Radio diagnosis

The researches find that the On the other hand, the more mammograms a woman has; the more likely it is she will see a false positive result. After 10 years of annual mammograms; therefore roughly two out of three patients who do not have cancer will be told that they do and be subjected to an invasive intervention; but most likely a biopsy. Breast ultrasound elastography is an emerging imaging technique that provides information about a potential breast lesion by evaluating its stiffness in a non-invasive way.

Emerging imaging technique

Using more precise information about the characteristics of a cancerous versus non-cancerous breast lesion; this methodology has demonstrated more accuracy compared to traditional modes of imaging. At the crux of this procedure, however; is a complex computational problem that can be time-consuming and cumbersome to solve. But what if instead we relied on the guidance of an algorithm?

Assad Oberai, USC Viterbi School of Engineering Hughes Professor in the Department of Aerospace and Mechanical Engineering, asked this exact question in the research paper; “Circumventing the solution of inverse problems in mechanics through deep learning: application to elasticity imaging,” published in Computer Methods in Applied Mechanics and Engineering.

Inverse problems in mechanics

Along with a team of researchers, including USC Viterbi Ph.D student Dhruv Patel; Oberai specifically considered the following: Can you train a machine to interpret real-world images using synthetic data and streamline the steps to diagnosis? The answer, Oberai says; is most likely yes. In the case of breast ultrasound elastography; once an image of the affected area is taken, the image is analyzed to determine displacements inside the tissue.

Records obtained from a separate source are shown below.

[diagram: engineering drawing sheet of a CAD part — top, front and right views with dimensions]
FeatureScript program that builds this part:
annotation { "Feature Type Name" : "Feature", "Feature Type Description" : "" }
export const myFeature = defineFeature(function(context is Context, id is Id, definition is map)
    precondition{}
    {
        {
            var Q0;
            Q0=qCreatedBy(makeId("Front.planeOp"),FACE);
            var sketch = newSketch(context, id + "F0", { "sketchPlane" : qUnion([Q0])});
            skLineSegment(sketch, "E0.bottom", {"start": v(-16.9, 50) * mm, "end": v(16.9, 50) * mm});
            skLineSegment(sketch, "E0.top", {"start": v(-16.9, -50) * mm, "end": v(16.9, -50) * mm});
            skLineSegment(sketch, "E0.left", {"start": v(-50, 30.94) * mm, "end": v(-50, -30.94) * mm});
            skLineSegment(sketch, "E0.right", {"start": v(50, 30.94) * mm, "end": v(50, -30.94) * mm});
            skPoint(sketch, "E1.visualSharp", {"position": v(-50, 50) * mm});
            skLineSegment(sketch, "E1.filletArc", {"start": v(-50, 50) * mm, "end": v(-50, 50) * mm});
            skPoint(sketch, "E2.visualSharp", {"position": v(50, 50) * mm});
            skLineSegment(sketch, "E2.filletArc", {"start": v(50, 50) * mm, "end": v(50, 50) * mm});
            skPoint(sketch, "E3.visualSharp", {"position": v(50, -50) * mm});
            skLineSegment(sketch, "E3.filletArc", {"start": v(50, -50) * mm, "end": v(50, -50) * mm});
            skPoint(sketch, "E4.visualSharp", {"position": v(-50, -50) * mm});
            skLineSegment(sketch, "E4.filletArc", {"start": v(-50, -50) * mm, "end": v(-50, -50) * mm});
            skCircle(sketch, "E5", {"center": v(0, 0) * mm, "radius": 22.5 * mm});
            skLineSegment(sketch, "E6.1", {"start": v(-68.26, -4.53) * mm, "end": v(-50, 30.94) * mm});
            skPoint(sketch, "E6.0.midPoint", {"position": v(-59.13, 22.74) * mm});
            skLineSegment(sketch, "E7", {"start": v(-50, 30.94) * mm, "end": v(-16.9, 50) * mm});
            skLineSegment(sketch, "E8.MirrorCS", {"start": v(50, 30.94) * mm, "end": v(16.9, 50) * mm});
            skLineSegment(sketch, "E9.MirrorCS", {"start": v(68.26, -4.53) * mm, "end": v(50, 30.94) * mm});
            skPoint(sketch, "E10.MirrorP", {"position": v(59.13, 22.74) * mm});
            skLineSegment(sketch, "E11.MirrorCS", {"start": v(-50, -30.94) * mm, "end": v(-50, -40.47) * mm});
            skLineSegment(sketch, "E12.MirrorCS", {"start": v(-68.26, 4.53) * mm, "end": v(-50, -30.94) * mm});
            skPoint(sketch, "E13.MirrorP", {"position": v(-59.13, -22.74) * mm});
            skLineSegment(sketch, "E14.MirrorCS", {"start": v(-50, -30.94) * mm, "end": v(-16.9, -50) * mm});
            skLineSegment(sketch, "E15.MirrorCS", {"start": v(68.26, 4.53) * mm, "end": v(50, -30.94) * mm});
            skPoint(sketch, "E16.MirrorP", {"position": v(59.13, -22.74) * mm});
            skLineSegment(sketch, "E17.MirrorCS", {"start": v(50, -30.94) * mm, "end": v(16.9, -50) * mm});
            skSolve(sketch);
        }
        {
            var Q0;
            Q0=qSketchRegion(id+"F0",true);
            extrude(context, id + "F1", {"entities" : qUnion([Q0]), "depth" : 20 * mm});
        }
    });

Using this data and the physical laws of mechanics, the spatial distribution of mechanical properties like its stiffness is determined. After this, one has to identify and quantify the appropriate features from the distribution; ultimately leading to a classification of the tumor as malignant or benign. The problem is the final two steps are computationally complex and inherently challenging. In the research; Oberai sought to determine if they could skip the most complicated steps of this workflow entirely.

Non-linear elasticity

Cancerous breast tissue has two key properties: heterogeneity, which means some areas are soft and some are firm, and non-linear elasticity, which means the fibers offer a lot of resistance when pulled instead of the initial give associated with benign tumors. Knowing this, Oberai created physics-based models that showed varying levels of these key properties. He then used thousands of data inputs derived from these models in order to train the machine learning algorithm.